# How do you find the vertical, horizontal or slant asymptotes for (4x^2+11) /( x^2+8x−9)?

Dec 27, 2016

The vertical asymptotes are $x = - 9$ and $x = 1$
No slant asymptote.
The horizontal asymptote is $y = 4$

#### Explanation:

Let's factorise the denominator

${x}^{2} + 8 x - 9 = \left(x - 1\right) \left(x + 9\right)$

Let, $f \left(x\right) = \frac{4 {x}^{2} + 11}{{x}^{2} + 8 x - 9}$

The domain of $f \left(x\right)$ is ${D}_{f} \left(x\right) = \mathbb{R} - \left\{- 9 , 1\right\}$

As we cannot divide by $0$, $x \ne - 9$ and $x \ne 1$

So, the vertical asymptotes are $x = - 9$ and $x = 1$

The degree of the numerator is $=$ to the degree of the denominator, we don't have a slant asymptote.

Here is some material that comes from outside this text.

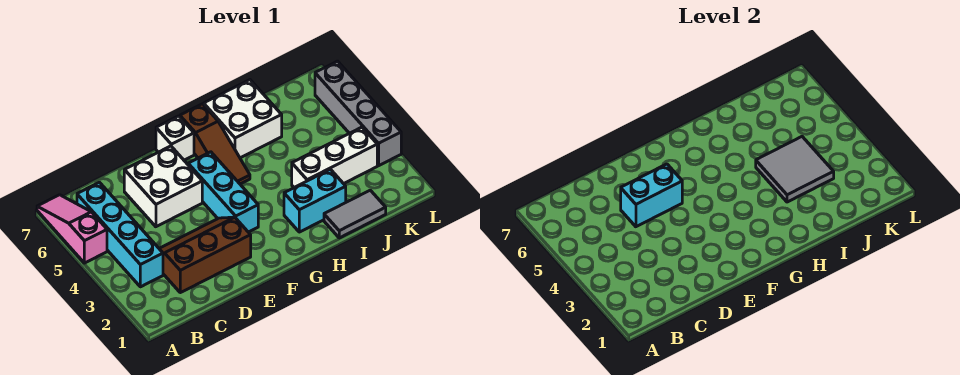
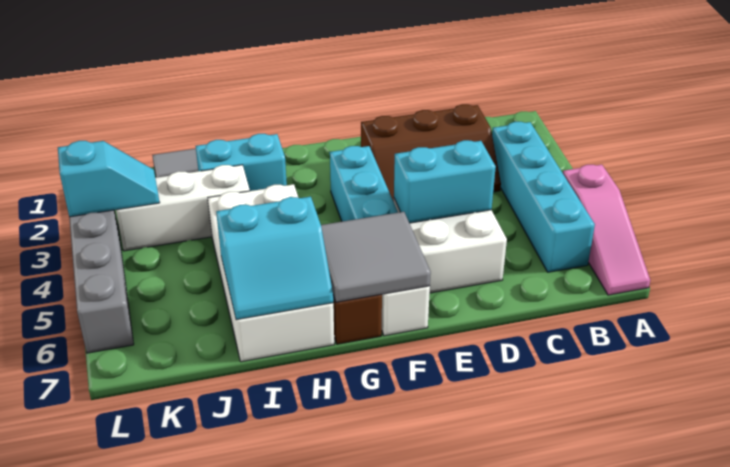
white brick H6:I7 level 1 -> white brick H4:I7 level 1
none -> cyan slope H6:I7 level 2 top 6
grey tile I3:J4 level 2 -> grey tile F6:G7 level 2
none -> cyan slope K3:L3 level 2 top L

To find the horizontal asymptote, we compute the limits of $f \left(x\right)$ as $x \to \pm \infty$

${\lim}_{x \to \pm \infty} f \left(x\right) = {\lim}_{x - \pm \infty} 4 {x}^{2} / {x}^{2} = 4$

The horizontal asymptote is $y = 4$

graph{(y-(4x^2+11)/(x^2+8x-9))(y-4)(x-1)(x+9)=0 [-52, 52, -26, 26]}